Bibbins-Domingo added that “common sense” tactics include wearing a mask and assessing whether to enter “riskier travel situations”.

Scientists are also expected to increase the frequency of in-depth analyzes of COVID test results, she said.

“When you go for a PCR test, for example, right now, your PCR test just tells you whether or not the swab you donated contains the virus,” she said. “But we can take that same swab and go down to the pieces of DNA that allow you to characterize this virus down to its molecular level.”

Now that scientists in South Africa have raised the red flag on Omicron, those in the United States will likely perform this more rigorous research with greater frequency, Bibbins-Domingo said.
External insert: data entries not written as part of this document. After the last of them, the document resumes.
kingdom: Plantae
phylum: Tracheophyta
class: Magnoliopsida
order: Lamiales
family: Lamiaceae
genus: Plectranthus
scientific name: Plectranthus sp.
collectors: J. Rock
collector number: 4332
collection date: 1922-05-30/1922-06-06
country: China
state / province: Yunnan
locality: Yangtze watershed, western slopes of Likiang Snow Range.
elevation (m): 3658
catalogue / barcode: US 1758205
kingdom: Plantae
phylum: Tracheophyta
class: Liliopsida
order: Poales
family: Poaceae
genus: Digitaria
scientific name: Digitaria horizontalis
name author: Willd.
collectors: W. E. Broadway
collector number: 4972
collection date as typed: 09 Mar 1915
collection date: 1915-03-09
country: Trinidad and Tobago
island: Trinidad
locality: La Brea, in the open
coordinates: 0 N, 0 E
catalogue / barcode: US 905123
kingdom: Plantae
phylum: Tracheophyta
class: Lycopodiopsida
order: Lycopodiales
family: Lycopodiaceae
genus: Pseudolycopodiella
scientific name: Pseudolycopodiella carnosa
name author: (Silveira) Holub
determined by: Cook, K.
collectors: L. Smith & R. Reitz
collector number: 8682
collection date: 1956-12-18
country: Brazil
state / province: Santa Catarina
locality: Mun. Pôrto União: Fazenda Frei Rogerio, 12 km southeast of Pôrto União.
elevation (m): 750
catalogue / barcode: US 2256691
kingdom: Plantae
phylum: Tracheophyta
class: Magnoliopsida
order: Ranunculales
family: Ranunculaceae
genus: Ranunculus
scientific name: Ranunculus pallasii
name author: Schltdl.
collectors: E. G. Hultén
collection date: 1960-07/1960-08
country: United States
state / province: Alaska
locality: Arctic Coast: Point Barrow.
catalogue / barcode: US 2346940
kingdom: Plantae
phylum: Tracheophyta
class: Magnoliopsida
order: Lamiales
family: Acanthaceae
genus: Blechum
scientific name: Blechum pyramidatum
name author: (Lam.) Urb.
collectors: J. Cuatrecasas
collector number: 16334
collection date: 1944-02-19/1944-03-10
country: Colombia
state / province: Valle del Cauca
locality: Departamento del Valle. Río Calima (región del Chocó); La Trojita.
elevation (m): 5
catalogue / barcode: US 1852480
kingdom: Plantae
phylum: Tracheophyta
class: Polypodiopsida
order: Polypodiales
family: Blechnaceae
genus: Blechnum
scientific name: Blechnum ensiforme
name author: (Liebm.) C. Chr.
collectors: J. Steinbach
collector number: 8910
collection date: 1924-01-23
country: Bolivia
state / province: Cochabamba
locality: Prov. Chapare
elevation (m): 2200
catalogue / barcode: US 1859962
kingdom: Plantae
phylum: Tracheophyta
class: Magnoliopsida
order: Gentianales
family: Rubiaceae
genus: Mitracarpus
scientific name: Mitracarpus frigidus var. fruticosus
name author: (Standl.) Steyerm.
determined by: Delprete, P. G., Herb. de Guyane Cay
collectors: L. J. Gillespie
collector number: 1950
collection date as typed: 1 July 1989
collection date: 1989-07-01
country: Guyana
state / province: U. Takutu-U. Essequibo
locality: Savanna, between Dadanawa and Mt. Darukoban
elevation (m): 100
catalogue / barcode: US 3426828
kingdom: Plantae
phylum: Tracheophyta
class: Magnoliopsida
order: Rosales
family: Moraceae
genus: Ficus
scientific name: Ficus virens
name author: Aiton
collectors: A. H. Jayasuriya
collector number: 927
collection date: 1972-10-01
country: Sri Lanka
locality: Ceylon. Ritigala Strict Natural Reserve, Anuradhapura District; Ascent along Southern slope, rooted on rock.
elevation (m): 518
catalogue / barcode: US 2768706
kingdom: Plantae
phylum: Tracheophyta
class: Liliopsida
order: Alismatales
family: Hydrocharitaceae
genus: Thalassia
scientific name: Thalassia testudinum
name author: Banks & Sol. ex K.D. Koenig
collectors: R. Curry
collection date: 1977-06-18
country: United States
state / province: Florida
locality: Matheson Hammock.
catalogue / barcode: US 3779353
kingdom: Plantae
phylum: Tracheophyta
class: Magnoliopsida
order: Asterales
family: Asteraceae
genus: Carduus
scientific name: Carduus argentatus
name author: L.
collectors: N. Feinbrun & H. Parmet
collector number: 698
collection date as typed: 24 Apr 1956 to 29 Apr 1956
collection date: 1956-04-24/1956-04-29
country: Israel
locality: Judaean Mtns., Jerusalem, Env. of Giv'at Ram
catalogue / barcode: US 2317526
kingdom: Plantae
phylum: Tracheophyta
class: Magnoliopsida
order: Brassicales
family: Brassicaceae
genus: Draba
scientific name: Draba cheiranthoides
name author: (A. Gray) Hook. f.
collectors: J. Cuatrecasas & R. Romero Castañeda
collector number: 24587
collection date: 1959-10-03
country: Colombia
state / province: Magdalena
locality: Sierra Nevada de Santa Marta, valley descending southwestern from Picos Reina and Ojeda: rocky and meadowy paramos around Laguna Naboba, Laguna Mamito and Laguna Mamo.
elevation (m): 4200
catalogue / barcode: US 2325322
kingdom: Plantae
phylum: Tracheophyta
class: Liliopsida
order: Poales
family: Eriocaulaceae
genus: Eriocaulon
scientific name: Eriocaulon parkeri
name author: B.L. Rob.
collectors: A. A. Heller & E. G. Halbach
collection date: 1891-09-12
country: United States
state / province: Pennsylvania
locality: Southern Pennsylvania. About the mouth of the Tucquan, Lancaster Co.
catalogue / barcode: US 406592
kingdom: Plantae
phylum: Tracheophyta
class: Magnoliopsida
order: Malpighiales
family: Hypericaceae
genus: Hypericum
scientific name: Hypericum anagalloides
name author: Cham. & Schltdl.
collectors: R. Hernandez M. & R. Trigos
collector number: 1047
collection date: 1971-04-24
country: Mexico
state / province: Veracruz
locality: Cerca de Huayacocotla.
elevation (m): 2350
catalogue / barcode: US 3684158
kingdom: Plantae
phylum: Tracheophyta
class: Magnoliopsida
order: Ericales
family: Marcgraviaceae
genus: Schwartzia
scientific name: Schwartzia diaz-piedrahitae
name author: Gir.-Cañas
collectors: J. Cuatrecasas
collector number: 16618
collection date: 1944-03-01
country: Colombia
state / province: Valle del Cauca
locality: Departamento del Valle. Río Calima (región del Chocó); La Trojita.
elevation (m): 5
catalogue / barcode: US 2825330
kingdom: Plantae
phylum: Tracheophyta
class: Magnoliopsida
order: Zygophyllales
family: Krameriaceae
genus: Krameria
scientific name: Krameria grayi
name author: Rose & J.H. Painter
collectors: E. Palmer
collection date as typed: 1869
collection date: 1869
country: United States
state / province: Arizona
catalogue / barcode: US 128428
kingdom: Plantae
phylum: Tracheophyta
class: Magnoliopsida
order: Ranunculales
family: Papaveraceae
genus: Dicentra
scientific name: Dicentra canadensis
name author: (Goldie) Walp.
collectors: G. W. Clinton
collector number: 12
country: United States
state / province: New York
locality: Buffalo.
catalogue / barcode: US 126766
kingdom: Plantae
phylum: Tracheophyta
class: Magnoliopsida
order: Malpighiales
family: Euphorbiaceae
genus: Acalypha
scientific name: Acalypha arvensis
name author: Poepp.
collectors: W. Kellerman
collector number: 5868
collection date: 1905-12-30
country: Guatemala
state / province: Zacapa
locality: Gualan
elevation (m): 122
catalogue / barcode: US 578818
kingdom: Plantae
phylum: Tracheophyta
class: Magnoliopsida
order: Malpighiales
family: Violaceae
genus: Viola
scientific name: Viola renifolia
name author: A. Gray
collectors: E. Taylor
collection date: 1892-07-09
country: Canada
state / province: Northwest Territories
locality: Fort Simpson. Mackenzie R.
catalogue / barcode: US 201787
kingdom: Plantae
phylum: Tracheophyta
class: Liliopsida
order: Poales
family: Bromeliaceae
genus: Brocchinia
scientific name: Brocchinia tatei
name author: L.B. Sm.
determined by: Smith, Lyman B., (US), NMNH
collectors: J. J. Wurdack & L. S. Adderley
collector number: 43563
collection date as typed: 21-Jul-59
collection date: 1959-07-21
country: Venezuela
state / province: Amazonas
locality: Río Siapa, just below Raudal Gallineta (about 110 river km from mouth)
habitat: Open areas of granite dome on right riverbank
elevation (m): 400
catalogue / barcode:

The most important thing people can do is get vaccinated and receive boosters when they are eligible, because even though the variant makes vaccines less effective, they offer some protection and remain the best tool to fight. the disease, said Kim-Farley. It is expected that manufacturers will be able to quickly adjust vaccine formulations to account for the variant if necessary, in the same way that the influenza vaccine is adjusted every year, he added.

More than anything, he said, the emergence of the variant has shed light on exactly what will be needed to bring the pandemic under control: global solidarity.

“We should really see the world as one human body,” he said. “And if we have a sore on the foot, the brain can’t say, ‘I don’t have to worry about it, it’s just the foot’, because at the end of the day that sore could get infected. and the whole body dies. “

Times writer Luke Money contributed to this report.